Juncker, himself from the small Grand Duchy of Luxembourg, was visibly annoyed as he watched the proceedings in the near empty parliamentary chamber in Strasbourg.
After Juncker thanked the few dozens of the 700-plus legislators in the huge atrium for showing up, he insisted that "parliament is not serious" for failing to show up in large numbers for the keynote debate of the day.
"The fact that there's about 30 members of parliament present in this debate only really illustrates the fact that parliament is not serious," he said. "The European Parliament is ridiculous, very ridiculous."
EU Parliament President Antonio Tajani chided Juncker and asked for "a more respectful attitude." Tajani added: "The Commission does not control the parliament. It is the parliament that should be controlling the Commission."

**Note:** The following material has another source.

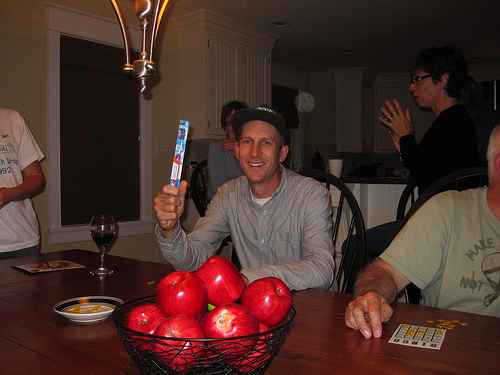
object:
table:
[47, 242, 349, 371]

To which Juncker retorted: "There are only a few members in the parliament to control the Commission. You are ridiculous."
The exchange at the legislature in Strasbourg, France, was even more amazing since Juncker and Tajani belong to the same EPP Christian Democratic group.
Though the European parliament has increased its clout over the past years after earning a bigger say in a host of issues, it is often still perceived as an easy job for politicians without a big national portfolio and veterans seeking a leisurely way to retirement.
The views of the parliament bore out Juncker's assertion with row after row of empty seats. Philippe Lamberts of the Greens group, one of the few to show up, was seen applauding the rebuke of Juncker.
The session centered on the Maltese presidency of the EU which ended on July 1, and Prime Minister Joseph Muscat was attending the plenary.
Juncker said Malta, the EU's smallest country that had just completed a stint running the bloc's presidency, deserved better.
"If Mr. Muscat was Mrs Merkel, difficult as that is to imagine, or Mr Macron ... we would have a full house," Juncker said, referring to the leaders of Germany and France.
Muscat, who smiled during the exchanges, gave parliament a briefing on his country's presidency, focused on the challenges of migration and called Brexit a "disastrous creature which all of us should have seen coming but none of us acted to stop".
Slightly more than 400,000 people live on Malta, putting it just behind Luxembourg whose population comes in over the half-million mark.